Copy the records word for word, starting with their first line and ending with the line that contains "precisariam ganhar escala". Leave the pictures out of your copy.

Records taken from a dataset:
::::

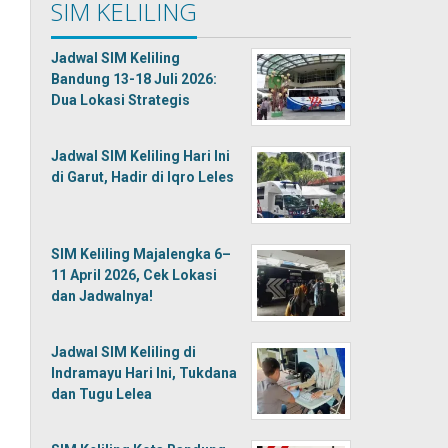
SIM KELILING
Jadwal SIM Keliling
Bandung 13-18 Juli 2026:
Dua Lokasi Strategis
Jadwal SIM Keliling Hari Ini
di Garut, Hadir di Iqro Leles
SIM Keliling Majalengka 6–
11 April 2026, Cek Lokasi
dan Jadwalnya!
Jadwal SIM Keliling di
Indramayu Hari Ini, Tukdana
dan Tugu Lelea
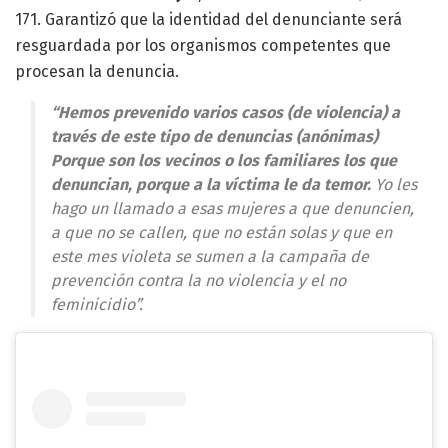
171. Garantizó que la identidad del denunciante será
resguardada por los organismos competentes que
procesan la denuncia.
“Hemos prevenido varios casos (de violencia) a
través de este tipo de denuncias (anónimas)
Porque son los vecinos o los familiares los que
denuncian, porque a la víctima le da temor.
Yo les
hago un llamado a esas mujeres a que denuncien,
a que no se callen, que no están solas y que en
este mes violeta se sumen a la campaña de
prevención contra la no violencia y el no
feminicidio”.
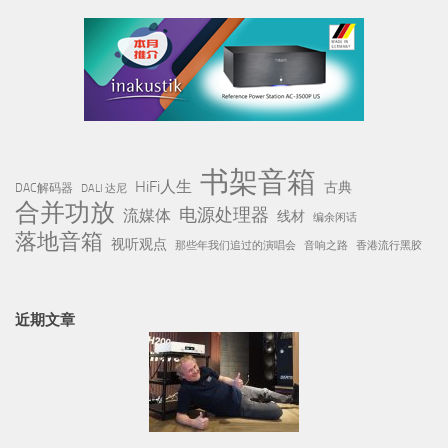
书架音箱
HiFi人生
古典
DAC解码器
DALI 达尼
合并功放
电源处理器
流媒体
线材
编余闲话
落地音箱
视听观点
那些年我们追过的演唱会
音响之路
香港流行黑胶
近期文章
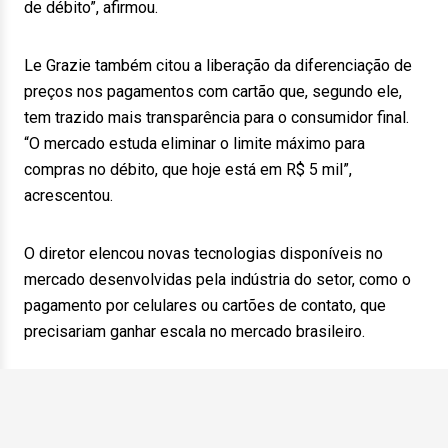
de débito”, afirmou.
Le Grazie também citou a liberação da diferenciação de
preços nos pagamentos com cartão que, segundo ele,
tem trazido mais transparência para o consumidor final.
“O mercado estuda eliminar o limite máximo para
compras no débito, que hoje está em R$ 5 mil”,
acrescentou.
O diretor elencou novas tecnologias disponíveis no
mercado desenvolvidas pela indústria do setor, como o
pagamento por celulares ou cartões de contato, que
precisariam ganhar escala no mercado brasileiro.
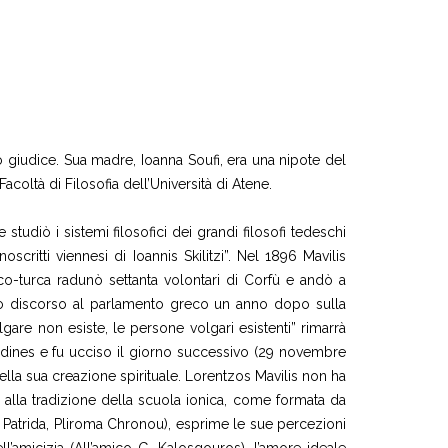
o giudice. Sua madre, Ioanna Soufi, era una nipote del
coltà di Filosofia dell’Università di Atene.
tudiò i sistemi filosofici dei grandi filosofi tedeschi
critti viennesi di Ioannis Skilitzi”. Nel 1896 Mavilis
co-turca radunò settanta volontari di Corfù e andò a
 suo discorso al parlamento greco un anno dopo sulla
olgare non esiste, le persone volgari esistenti” rimarrà
aldines e fu ucciso il giorno successivo (29 novembre
della sua creazione spirituale. Lorentzos Mavilis non ha
ne alla tradizione della scuola ionica, come formata da
, Patrida, Pliroma Chronou), esprime le sue percezioni
dell’amicizia (All’amico G. Kalosgouros), l’amore ideale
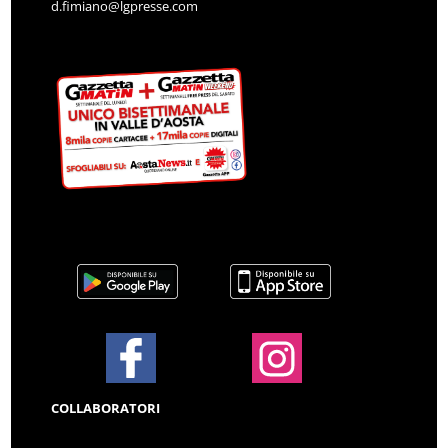
d.fimiano@lgpresse.com
COLLABORATORI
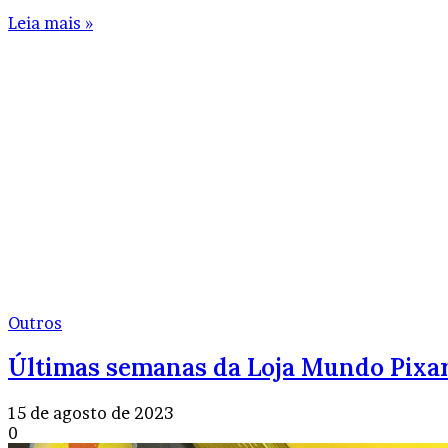
Leia mais »
Outros
Últimas semanas da Loja Mundo Pixar,
15 de agosto de 2023
0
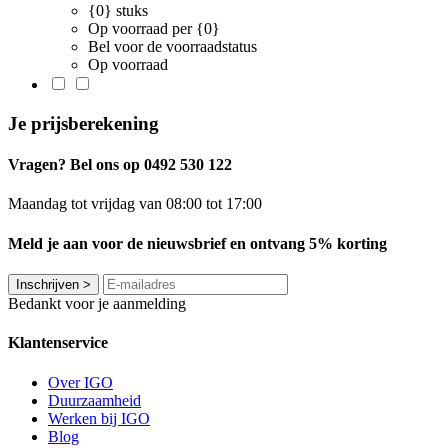
{0} stuks
Op voorraad per {0}
Bel voor de voorraadstatus
Op voorraad
Je prijsberekening
Vragen? Bel ons op 0492 530 122
Maandag tot vrijdag van 08:00 tot 17:00
Meld je aan voor de nieuwsbrief en ontvang 5% korting
Inschrijven
>
Bedankt voor je aanmelding
Klantenservice
Over IGO
Duurzaamheid
Werken bij IGO
Blog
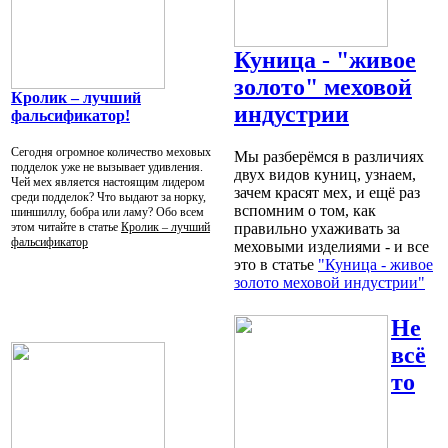
Куница - "живое
золото" меховой
Кролик – лучший
индустрии
фальсификатор!
Сегодня огромное количество меховых
Мы разберёмся в различиях
подделок уже не вызывает удивления.
двух видов куниц, узнаем,
Чей мех является настоящим лидером
зачем красят мех, и ещё раз
среди подделок? Что выдают за норку,
вспомним о том, как
шиншиллу, бобра или ламу? Обо всем
этом читайте в статье
Кролик – лучший
правильно ухаживать за
фальсификатор
меховыми изделиями - и все
это в статье
"Куница - живое
золото меховой индустрии"
Не
всё
то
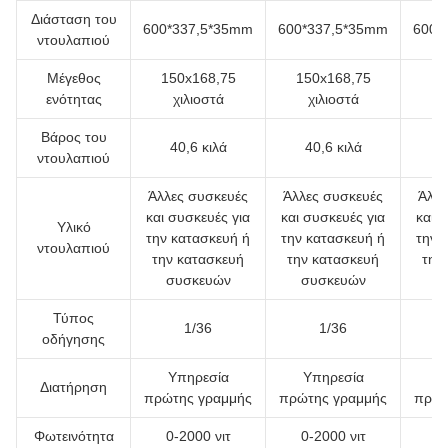
Διάσταση του
600*337,5*35mm
600*337,5*35mm
600*
ντουλαπιού
Μέγεθος
150x168,75
150x168,75
15
ενότητας
χιλιοστά
χιλιοστά
Βάρος του
40,6 κιλά
40,6 κιλά
4
ντουλαπιού
Άλλες συσκευές
Άλλες συσκευές
Άλλε
και συσκευές για
και συσκευές για
και 
Υλικό
την κατασκευή ή
την κατασκευή ή
την 
ντουλαπιού
την κατασκευή
την κατασκευή
την
συσκευών
συσκευών
σ
Τύπος
1/36
1/36
οδήγησης
Υπηρεσία
Υπηρεσία
Υ
Διατήρηση
πρώτης γραμμής
πρώτης γραμμής
πρώτ
Φωτεινότητα
0-2000 νιτ
0-2000 νιτ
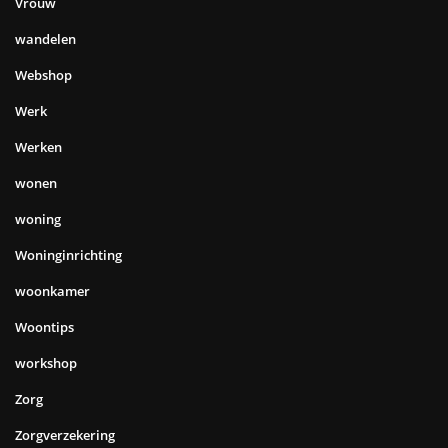
Vrouw
wandelen
Webshop
Werk
Werken
wonen
woning
Woninginrichting
woonkamer
Woontips
workshop
Zorg
Zorgverzekering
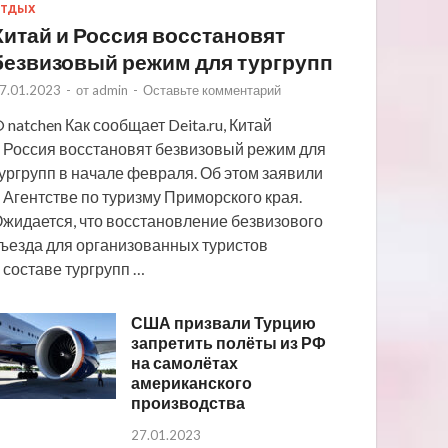
ТДЫХ
Китай и Россия восстановят
безвизовый режим для тургрупп
7.01.2023
-
от
admin
-
Оставьте комментарий
 natchen Как сообщает Deita.ru, Китай
 Россия восстановят безвизовый режим для
ургрупп в начале февраля. Об этом заявили
 Агентстве по туризму Приморского края.
жидается, что восстановление безвизового
ъезда для организованных туристов
 составе тургрупп …
США призвали Турцию
запретить полёты из РФ
на самолётах
американского
производства
27.01.2023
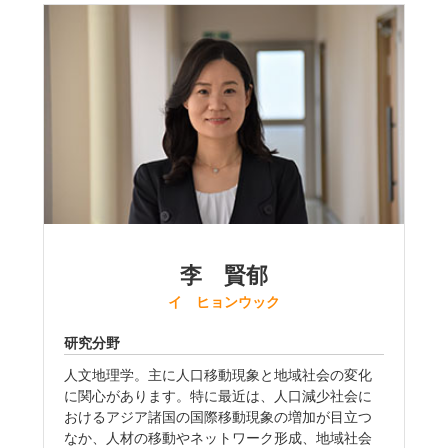
李 賢郁
イ ヒョンウック
研究分野
人文地理学。主に人口移動現象と地域社会の変化
に関心があります。特に最近は、人口減少社会に
おけるアジア諸国の国際移動現象の増加が目立つ
なか、人材の移動やネットワーク形成、地域社会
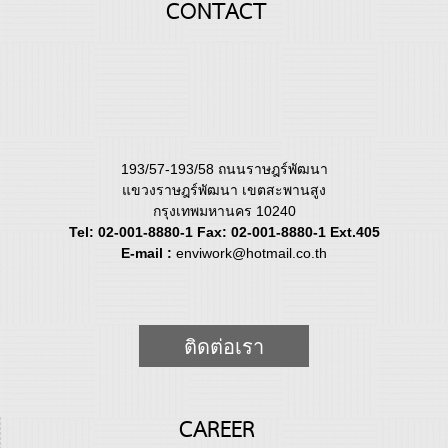
CONTACT
193/57-193/58 ถนนราษฎร์พัฒนา
แขวงราษฎร์พัฒนา เขตสะพานสูง
กรุงเทพมหานคร 10240
Tel: 02-001-8880-1 Fax: 02-001-8880-1 Ext.405
E-mail :
enviwork@hotmail.co.th
ติดต่อเรา
CAREER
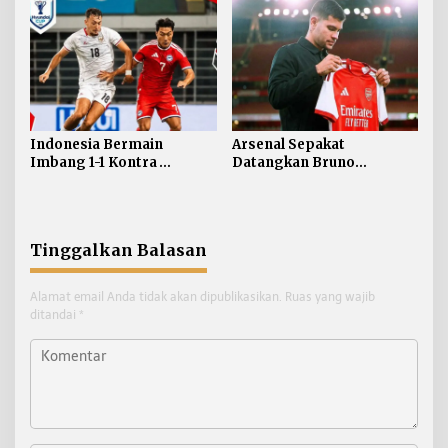
Indonesia Bermain
Arsenal Sepakat
Imbang 1-1 Kontra
Datangkan Bruno
Singapura
Guimaraes
Tinggalkan Balasan
Alamat email Anda tidak akan dipublikasikan.
Ruas yang wajib
ditandai
*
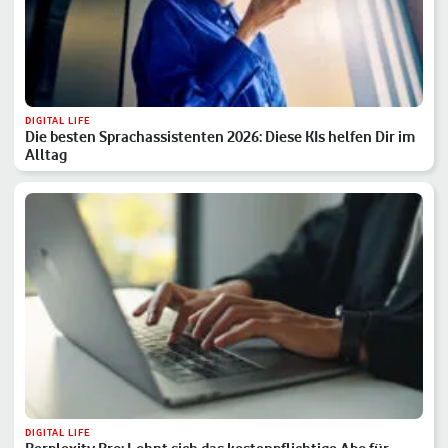
DIGITAL LIFE
Die besten Sprachassistenten 2026: Diese KIs helfen Dir im
Alltag
DIGITAL LIFE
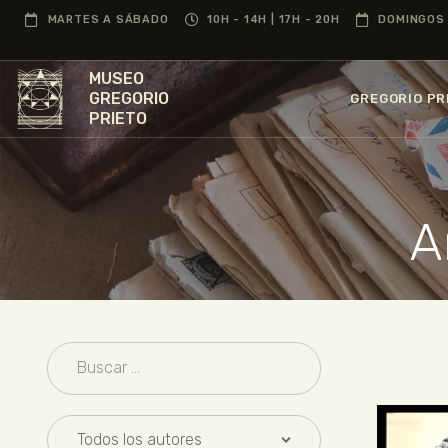
MARTES A SÁBADO
10H - 14H | 17H - 20H
DOMINGOS 
MUSEO
GREGORIO
GREGORIO PR
PRIETO
A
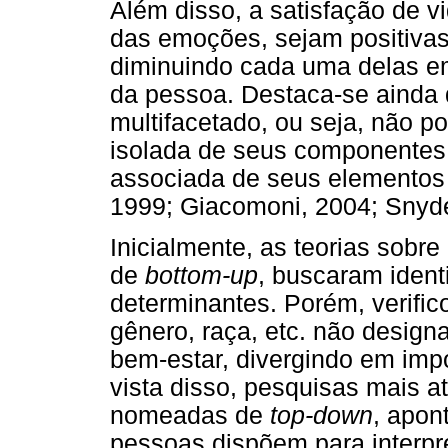
Além disso, a satisfação de v
das emoções, sejam positiva
diminuindo cada uma delas e
da pessoa. Destaca-se ainda 
multifacetado, ou seja, não po
isolada de seus componentes. 
associada de seus elementos af
1999; Giacomoni, 2004; Snyde
Inicialmente, as teorias sobr
de
bottom-up
, buscaram ident
determinantes. Porém, verific
gênero, raça, etc. não design
bem-estar, divergindo em impo
vista disso, pesquisas mais a
nomeadas de
top-down
, apon
pessoas dispõem para interpr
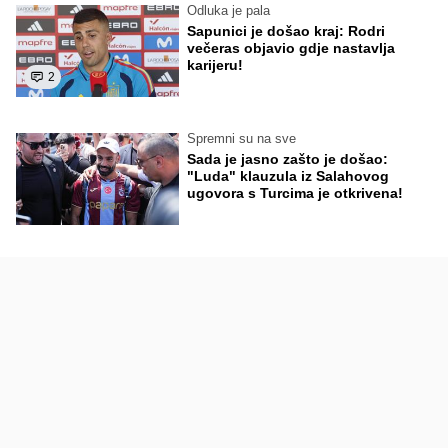
Odluka je pala
Sapunici je došao kraj: Rodri
večeras objavio gdje nastavlja
karijeru!
2
Spremni su na sve
Sada je jasno zašto je došao:
"Luda" klauzula iz Salahovog
ugovora s Turcima je otkrivena!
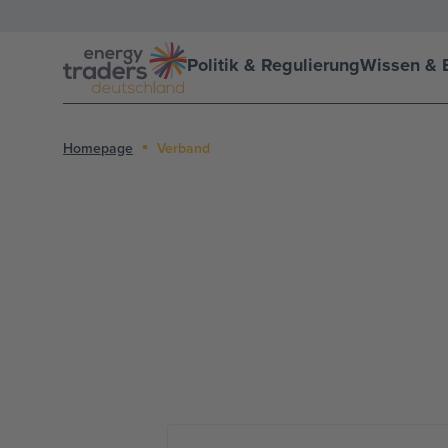
Politik & Regulierung
Wissen & E
Homepage
Verband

::::

Completed task:
SIM KELILING
Jadwal SIM Keliling
Bandung 13-18 Juli 2026:
Dua Lokasi Strategis
Jadwal SIM Keliling Hari Ini
di Garut, Hadir di Iqro Leles
SIM Keliling Majalengka 6–
11 April 2026, Cek Lokasi
dan Jadwalnya!
Jadwal SIM Keliling di
Indramayu Hari Ini, Tukdana
dan Tugu Lelea
171. Garantizó que la identidad del denunciante será
resguardada por los organismos competentes que
procesan la denuncia.
“Hemos prevenido varios casos (de violencia) a
través de este tipo de denuncias (anónimas)
Porque son los vecinos o los familiares los que
denuncian, porque a la víctima le da temor.
Yo les
hago un llamado a esas mujeres a que denuncien,
a que no se callen, que no están solas y que en
este mes violeta se sumen a la campaña de
prevención contra la no violencia y el no
feminicidio”.
书架音箱
HiFi人生
古典
DAC解码器
DALI 达尼
合并功放
电源处理器
流媒体
线材
编余闲话
落地音箱
视听观点
那些年我们追过的演唱会
音响之路
香港流行黑胶
近期文章
de débito”, afirmou.
Le Grazie também citou a liberação da diferenciação de
preços nos pagamentos com cartão que, segundo ele,
tem trazido mais transparência para o consumidor final.
“O mercado estuda eliminar o limite máximo para
compras no débito, que hoje está em R$ 5 mil”,
acrescentou.
O diretor elencou novas tecnologias disponíveis no
mercado desenvolvidas pela indústria do setor, como o
pagamento por celulares ou cartões de contato, que
precisariam ganhar escala no mercado brasileiro.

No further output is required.